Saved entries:
=-=-=-=-=
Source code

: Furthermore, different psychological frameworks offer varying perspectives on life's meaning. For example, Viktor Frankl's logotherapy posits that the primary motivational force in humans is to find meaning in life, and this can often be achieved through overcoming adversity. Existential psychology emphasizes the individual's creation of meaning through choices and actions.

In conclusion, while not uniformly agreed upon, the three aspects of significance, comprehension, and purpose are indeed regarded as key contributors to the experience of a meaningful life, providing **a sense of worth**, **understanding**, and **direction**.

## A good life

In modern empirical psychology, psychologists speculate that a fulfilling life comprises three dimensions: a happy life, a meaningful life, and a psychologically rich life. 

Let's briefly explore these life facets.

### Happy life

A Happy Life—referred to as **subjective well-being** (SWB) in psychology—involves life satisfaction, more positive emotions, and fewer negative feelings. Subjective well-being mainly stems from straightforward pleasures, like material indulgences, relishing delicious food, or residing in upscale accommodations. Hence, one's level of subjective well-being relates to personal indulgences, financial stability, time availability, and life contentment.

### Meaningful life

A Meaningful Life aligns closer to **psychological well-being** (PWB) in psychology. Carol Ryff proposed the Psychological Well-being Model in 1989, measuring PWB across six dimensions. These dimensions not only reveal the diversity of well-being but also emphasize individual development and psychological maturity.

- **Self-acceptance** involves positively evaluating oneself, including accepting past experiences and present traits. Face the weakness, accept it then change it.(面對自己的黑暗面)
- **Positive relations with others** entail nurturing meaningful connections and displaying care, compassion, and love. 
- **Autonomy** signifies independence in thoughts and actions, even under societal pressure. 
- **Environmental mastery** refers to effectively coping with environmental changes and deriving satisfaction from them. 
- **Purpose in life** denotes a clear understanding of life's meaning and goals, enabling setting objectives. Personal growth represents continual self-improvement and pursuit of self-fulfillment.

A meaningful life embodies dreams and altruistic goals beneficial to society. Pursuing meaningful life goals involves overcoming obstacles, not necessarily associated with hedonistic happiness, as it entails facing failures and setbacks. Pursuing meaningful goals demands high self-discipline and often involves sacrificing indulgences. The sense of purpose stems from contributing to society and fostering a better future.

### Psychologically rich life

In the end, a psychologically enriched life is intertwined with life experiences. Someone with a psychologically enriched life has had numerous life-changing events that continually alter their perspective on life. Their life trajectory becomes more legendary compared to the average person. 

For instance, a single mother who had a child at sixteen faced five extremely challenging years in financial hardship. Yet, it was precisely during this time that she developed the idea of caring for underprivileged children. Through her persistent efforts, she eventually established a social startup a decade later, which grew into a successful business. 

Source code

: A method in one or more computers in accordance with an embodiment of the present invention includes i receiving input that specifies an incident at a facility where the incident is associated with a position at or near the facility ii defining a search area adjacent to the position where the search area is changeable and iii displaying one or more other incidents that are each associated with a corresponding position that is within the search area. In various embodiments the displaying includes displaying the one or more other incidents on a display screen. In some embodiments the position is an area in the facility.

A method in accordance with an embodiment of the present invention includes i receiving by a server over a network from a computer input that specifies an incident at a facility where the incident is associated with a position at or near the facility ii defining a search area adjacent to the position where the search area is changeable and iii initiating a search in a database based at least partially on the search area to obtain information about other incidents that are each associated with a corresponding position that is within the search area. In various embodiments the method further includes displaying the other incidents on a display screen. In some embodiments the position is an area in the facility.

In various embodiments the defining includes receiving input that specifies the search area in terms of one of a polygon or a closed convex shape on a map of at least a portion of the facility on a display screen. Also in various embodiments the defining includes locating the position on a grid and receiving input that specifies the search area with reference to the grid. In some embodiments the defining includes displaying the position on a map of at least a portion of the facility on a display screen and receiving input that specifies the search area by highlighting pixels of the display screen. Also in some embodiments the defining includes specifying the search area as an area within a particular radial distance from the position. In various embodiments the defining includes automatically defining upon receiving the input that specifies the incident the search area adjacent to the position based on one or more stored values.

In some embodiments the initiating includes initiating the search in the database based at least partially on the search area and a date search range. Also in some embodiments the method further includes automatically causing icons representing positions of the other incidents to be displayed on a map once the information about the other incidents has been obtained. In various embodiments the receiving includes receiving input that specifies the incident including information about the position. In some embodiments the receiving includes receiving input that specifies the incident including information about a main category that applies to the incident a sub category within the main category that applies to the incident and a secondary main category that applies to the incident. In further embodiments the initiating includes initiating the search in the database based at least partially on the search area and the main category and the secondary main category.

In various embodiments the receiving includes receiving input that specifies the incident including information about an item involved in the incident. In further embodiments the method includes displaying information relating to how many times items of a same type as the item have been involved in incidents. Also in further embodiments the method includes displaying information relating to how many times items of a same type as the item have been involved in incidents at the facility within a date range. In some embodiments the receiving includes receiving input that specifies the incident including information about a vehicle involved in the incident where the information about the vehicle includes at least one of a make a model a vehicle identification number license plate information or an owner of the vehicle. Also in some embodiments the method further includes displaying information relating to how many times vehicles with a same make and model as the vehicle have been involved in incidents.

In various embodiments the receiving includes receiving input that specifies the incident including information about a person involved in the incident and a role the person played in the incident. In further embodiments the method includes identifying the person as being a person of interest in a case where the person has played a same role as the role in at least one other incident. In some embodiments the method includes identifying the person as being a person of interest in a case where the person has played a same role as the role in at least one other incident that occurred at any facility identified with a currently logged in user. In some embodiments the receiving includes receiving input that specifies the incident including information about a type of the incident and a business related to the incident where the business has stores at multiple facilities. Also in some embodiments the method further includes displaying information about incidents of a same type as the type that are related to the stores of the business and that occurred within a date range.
=-=-=-=-=
> **Exercise**
Copy the lines again word for word, beginning with the line containing "In conclusion, while" and continuing through the line containing "### Meaningful life", both included.

> **Answer box**
In conclusion, while not uniformly agreed upon, the three aspects of significance, comprehension, and purpose are indeed regarded as key contributors to the experience of a meaningful life, providing **a sense of worth**, **understanding**, and **direction**.

## A good life

In modern empirical psychology, psychologists speculate that a fulfilling life comprises three dimensions: a happy life, a meaningful life, and a psychologically rich life. 

Let's briefly explore these life facets.

### Happy life

A Happy Life—referred to as **subjective well-being** (SWB) in psychology—involves life satisfaction, more positive emotions, and fewer negative feelings. Subjective well-being mainly stems from straightforward pleasures, like material indulgences, relishing delicious food, or residing in upscale accommodations. Hence, one's level of subjective well-being relates to personal indulgences, financial stability, time availability, and life contentment.

### Meaningful life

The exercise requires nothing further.